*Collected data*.
= Beginning of Section =
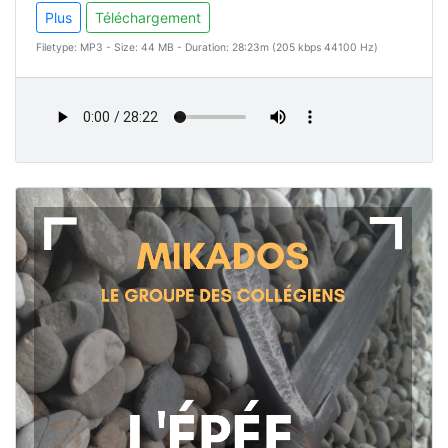
Plus
Téléchargement
Filetype: MP3 - Size: 44 MB - Duration: 28:23m (205 kbps 44100 Hz)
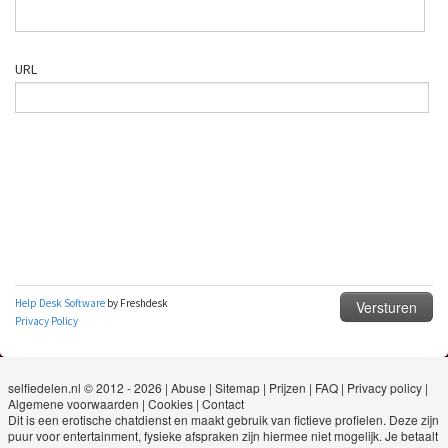
selfiedelen.nl © 2012 - 2026
|
Abuse
|
Sitemap
|
Prijzen
|
FAQ
|
Privacy policy
|
Algemene voorwaarden
|
Cookies
|
Contact
Dit is een erotische chatdienst en maakt gebruik van fictieve profielen. Deze zijn
puur voor entertainment, fysieke afspraken zijn hiermee niet mogelijk. Je betaalt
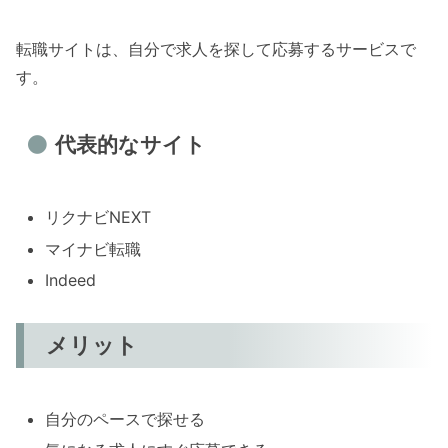
転職サイトは、自分で求人を探して応募するサービスで
す。
代表的なサイト
リクナビNEXT
マイナビ転職
Indeed
メリット
自分のペースで探せる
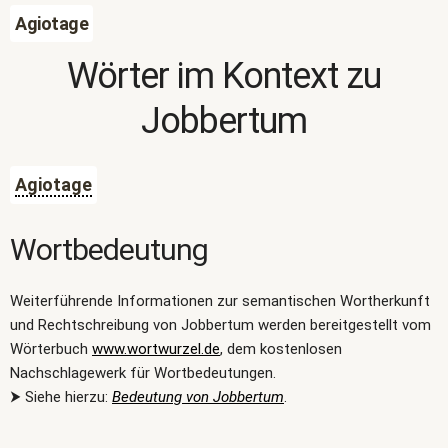
Agiotage
Wörter im Kontext zu
Jobbertum
Agiotage
Wortbedeutung
Weiterführende Informationen zur semantischen Wortherkunft
und Rechtschreibung von Jobbertum werden bereitgestellt vom
Wörterbuch
www.wortwurzel.de
, dem kostenlosen
Nachschlagewerk für Wortbedeutungen.
⮞ Siehe hierzu:
Bedeutung von Jobbertum
.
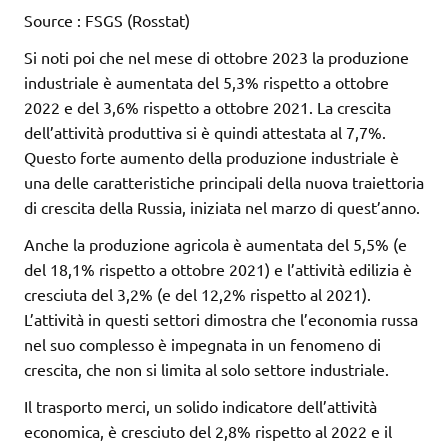
Source : FSGS (Rosstat)
Si noti poi che nel mese di ottobre 2023 la produzione
industriale è aumentata del 5,3% rispetto a ottobre
2022 e del 3,6% rispetto a ottobre 2021. La crescita
dell’attività produttiva si è quindi attestata al 7,7%.
Questo forte aumento della produzione industriale è
una delle caratteristiche principali della nuova traiettoria
di crescita della Russia, iniziata nel marzo di quest’anno.
Anche la produzione agricola è aumentata del 5,5% (e
del 18,1% rispetto a ottobre 2021) e l’attività edilizia è
cresciuta del 3,2% (e del 12,2% rispetto al 2021).
L’attività in questi settori dimostra che l’economia russa
nel suo complesso è impegnata in un fenomeno di
crescita, che non si limita al solo settore industriale.
Il trasporto merci, un solido indicatore dell’attività
economica, è cresciuto del 2,8% rispetto al 2022 e il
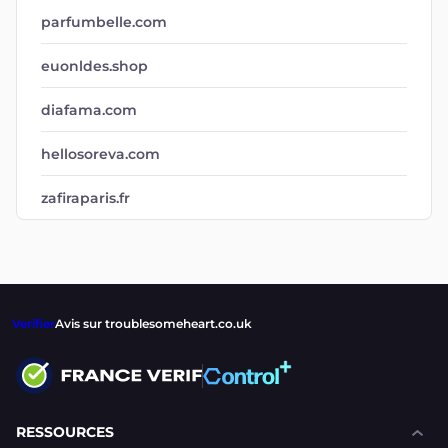
parfumbelle.com
euonldes.shop
diafama.com
hellosoreva.com
zafiraparis.fr
Verifier
Avis sur troublesomeheart.co.uk
RESSOURCES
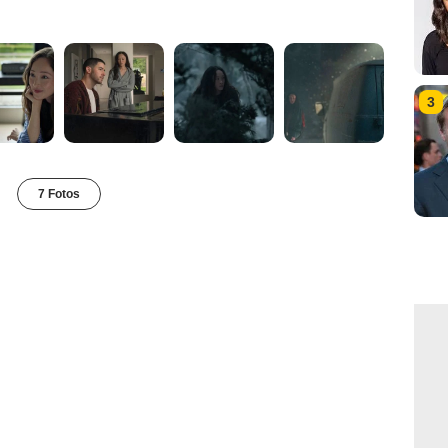
3
7 Fotos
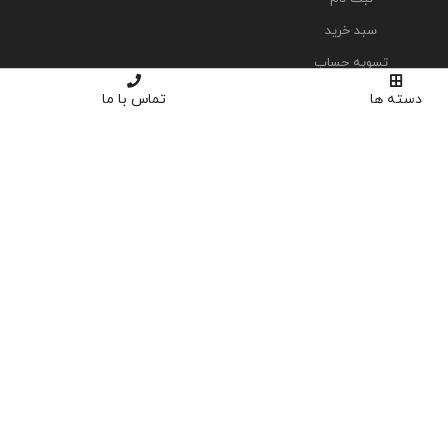
سبد خرید
تسویه حساب
دسته ها
تماس با ما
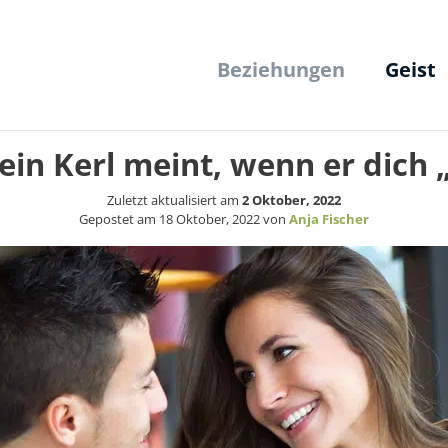
Beziehungen
Geist
 ein Kerl meint, wenn er dich
Zuletzt aktualisiert am
2 Oktober, 2022
Gepostet am
18 Oktober, 2022
von
Anja Fischer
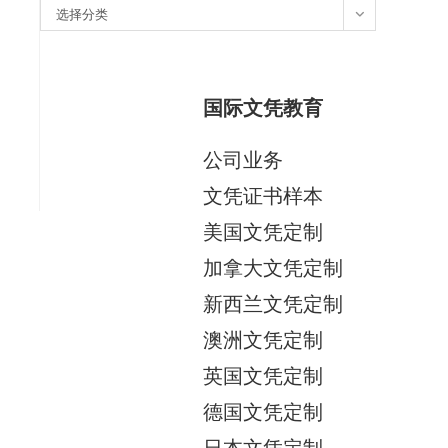
分
选择分类
类
国际文凭教育
公司业务
文凭证书样本
美国文凭定制
加拿大文凭定制
新西兰文凭定制
澳洲文凭定制
英国文凭定制
德国文凭定制
日本文凭定制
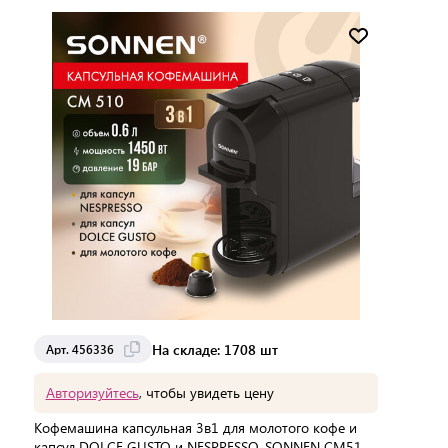
Мин. партия:
1 шт
Доставка от 2 до 3 дней
На складе: 1708 шт
Арт. 456336
Авторизуйтесь
, чтобы увидеть цену
Кофемашина капсульная 3в1 для молотого кофе и
капсул DOLCE GUSTO и NESPRESSO, SONNEN CM510,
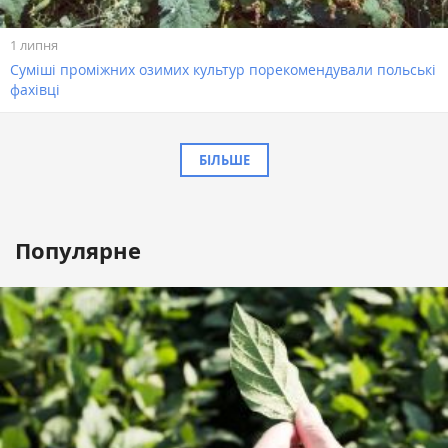
1 липня
Суміші проміжних озимих культур порекомендували польські
фахівці
БІЛЬШЕ
Популярне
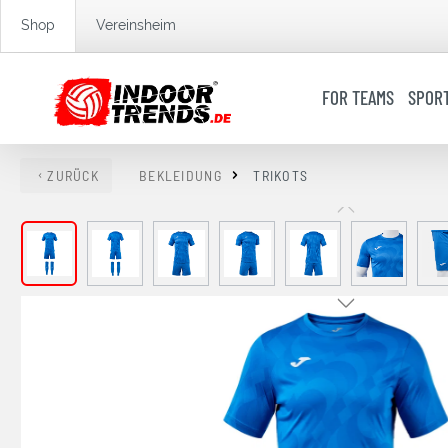
springen
Zur Hauptnavigation springen
Shop
Vereinsheim
FOR TEAMS
SPOR
ZURÜCK
BEKLEIDUNG
TRIKOTS
Bildergalerie überspringen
= End of Section =
*TO-DO ITEM*. Could you please return the entries above exactly, minus the pictures?

*COMPLETED TASK*.
Plus
Téléchargement
Filetype: MP3 - Size: 44 MB - Duration: 28:23m (205 kbps 44100 Hz)
selfiedelen.nl © 2012 - 2026
|
Abuse
|
Sitemap
|
Prijzen
|
FAQ
|
Privacy policy
|
Algemene voorwaarden
|
Cookies
|
Contact
Dit is een erotische chatdienst en maakt gebruik van fictieve profielen. Deze zijn
puur voor entertainment, fysieke afspraken zijn hiermee niet mogelijk. Je betaalt
転職サイトは、自分で求人を探して応募するサービスで
す。
代表的なサイト
リクナビNEXT
マイナビ転職
Indeed
メリット
自分のペースで探せる
Agiotage
Wörter im Kontext zu
Jobbertum
Agiotage
Wortbedeutung
Weiterführende Informationen zur semantischen Wortherkunft
und Rechtschreibung von Jobbertum werden bereitgestellt vom
Wörterbuch
www.wortwurzel.de
, dem kostenlosen
Nachschlagewerk für Wortbedeutungen.
⮞ Siehe hierzu:
Bedeutung von Jobbertum
.
Source : FSGS (Rosstat)
Si noti poi che nel mese di ottobre 2023 la produzione
industriale è aumentata del 5,3% rispetto a ottobre
2022 e del 3,6% rispetto a ottobre 2021. La crescita
dell’attività produttiva si è quindi attestata al 7,7%.
Questo forte aumento della produzione industriale è
una delle caratteristiche principali della nuova traiettoria
di crescita della Russia, iniziata nel marzo di quest’anno.
Anche la produzione agricola è aumentata del 5,5% (e
del 18,1% rispetto a ottobre 2021) e l’attività edilizia è
cresciuta del 3,2% (e del 12,2% rispetto al 2021).
L’attività in questi settori dimostra che l’economia russa
nel suo complesso è impegnata in un fenomeno di
crescita, che non si limita al solo settore industriale.
Il trasporto merci, un solido indicatore dell’attività
economica, è cresciuto del 2,8% rispetto al 2022 e il
parfumbelle.com
euonldes.shop
diafama.com
hellosoreva.com
zafiraparis.fr
Verifier
Avis sur troublesomeheart.co.uk
RESSOURCES
3
7 Fotos
سبد خرید
تسویه حساب
دسته ها
تماس با ما
Beziehungen
Geist
 ein Kerl meint, wenn er dich
Zuletzt aktualisiert am
2 Oktober, 2022
Gepostet am
18 Oktober, 2022
von
Anja Fischer
分
选择分类
类
国际文凭教育
公司业务
文凭证书样本
美国文凭定制
加拿大文凭定制
新西兰文凭定制
澳洲文凭定制
英国文凭定制
德国文凭定制
日本文凭定制
Мин. партия:
1 шт
Доставка от 2 до 3 дней
На складе: 1708 шт
Арт. 456336
Авторизуйтесь
, чтобы увидеть цену
Кофемашина капсульная 3в1 для молотого кофе и
капсул DOLCE GUSTO и NESPRESSO, SONNEN CM510,
1 липня
Суміші проміжних озимих культур порекомендували польські
фахівці
БІЛЬШЕ
Популярне
springen
Zur Hauptnavigation springen
Shop
Vereinsheim
FOR TEAMS
SPOR
ZURÜCK
BEKLEIDUNG
TRIKOTS
Bildergalerie überspringen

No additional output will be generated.